[EJERCICIO] Transcribe el fragmento del texto sobre los mayores que empieza en "Hoy, que justo" y llega hasta "es el perigallo.", ambos incluidos.

[TEXTO PARA REVISAR]
= = = =

Hoy día, los mayores sufrimos los ataques inmisericordes de la comunidad que nos acosa en todos los frentes, endureciendo los tapones de las botellas de agua que te haces polvo para abrirlas, empinando aún más las cuestas para dejarte sin aliento, empequeñeciendo la letra de las etiquetas y haciendo que el suelo esté más abajo de forma que casi es imposible recoger nada de él.
Hoy día, que han puesto las lejanías más lejos hasta hacerlas borrosas; hoy, que en el afán de mantener sus intrigas en secreto, la gente habla en voz tan baja que casi no las oímos; hoy, que en el intento de acabar con nuestra tranquilidad, hay más coches que nunca, nuestra casa está más lejos de todas partes y los inviernos los han hecho más fríos.
Hoy, que justo frente a tu portal han puesto un “carril bici” para que salgas a la calle con más miedo. Hoy, que hablar por teléfono se ha convertido en un juego de espías con claves y contraseñas secretas, arcanos inaccesibles a nuestras cansadas meninges.
Hoy que las tazas de café se han unido al complot y tiemblan hasta derramarse cuando las cogemos.
Hoy, que organizamos nuestras mejores tertulias en los velatorios de nuestras ex novias o de los pringados que cargaron con ellas. (Que Dios los perdone a todos).
Hoy, que la mitad de nuestro círculo de amigos (?) son médicos que cobran por prohibirnos cosas y encima tenemos que agradecérselo y hacerles la pelota.
Hoy, que ni siquiera estamos tan seguros de que las novenas a la Virgen nos garanticen el cielo ‑estoy seguro de nos faltará alguna póliza‑.Hoy, digo, me entero por casualidad de lo que es el perigallo.

= = = =

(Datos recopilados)
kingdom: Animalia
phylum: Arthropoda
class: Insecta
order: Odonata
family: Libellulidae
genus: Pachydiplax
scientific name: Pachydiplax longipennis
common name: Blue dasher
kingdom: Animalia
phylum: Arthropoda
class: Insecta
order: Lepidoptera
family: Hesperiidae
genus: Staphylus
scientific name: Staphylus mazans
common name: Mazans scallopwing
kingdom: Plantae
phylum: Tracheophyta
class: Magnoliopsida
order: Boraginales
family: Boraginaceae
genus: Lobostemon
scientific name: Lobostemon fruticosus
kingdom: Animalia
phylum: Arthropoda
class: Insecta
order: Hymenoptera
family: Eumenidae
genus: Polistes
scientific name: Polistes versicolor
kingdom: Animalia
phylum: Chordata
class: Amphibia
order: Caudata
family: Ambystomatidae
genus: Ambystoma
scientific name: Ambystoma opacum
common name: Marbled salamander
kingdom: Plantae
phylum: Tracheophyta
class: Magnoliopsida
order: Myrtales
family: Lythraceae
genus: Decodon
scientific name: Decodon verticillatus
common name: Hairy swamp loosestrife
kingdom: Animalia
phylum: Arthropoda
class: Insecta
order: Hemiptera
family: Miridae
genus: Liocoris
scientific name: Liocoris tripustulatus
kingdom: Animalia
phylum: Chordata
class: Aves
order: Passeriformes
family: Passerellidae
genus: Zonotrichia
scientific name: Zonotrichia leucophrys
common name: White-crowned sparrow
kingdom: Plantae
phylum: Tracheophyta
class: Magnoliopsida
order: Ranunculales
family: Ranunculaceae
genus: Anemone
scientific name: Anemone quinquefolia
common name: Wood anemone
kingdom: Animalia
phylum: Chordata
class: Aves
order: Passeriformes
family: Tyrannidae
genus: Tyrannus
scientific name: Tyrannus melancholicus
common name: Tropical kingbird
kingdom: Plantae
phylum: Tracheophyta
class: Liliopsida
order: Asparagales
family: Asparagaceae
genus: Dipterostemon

= = = =

[RESPUESTA]
Hoy, que justo frente a tu portal han puesto un “carril bici” para que salgas a la calle con más miedo. Hoy, que hablar por teléfono se ha convertido en un juego de espías con claves y contraseñas secretas, arcanos inaccesibles a nuestras cansadas meninges.
Hoy que las tazas de café se han unido al complot y tiemblan hasta derramarse cuando las cogemos.
Hoy, que organizamos nuestras mejores tertulias en los velatorios de nuestras ex novias o de los pringados que cargaron con ellas. (Que Dios los perdone a todos).
Hoy, que la mitad de nuestro círculo de amigos (?) son médicos que cobran por prohibirnos cosas y encima tenemos que agradecérselo y hacerles la pelota.
Hoy, que ni siquiera estamos tan seguros de que las novenas a la Virgen nos garanticen el cielo ‑estoy seguro de nos faltará alguna póliza‑.Hoy, digo, me entero por casualidad de lo que es el perigallo.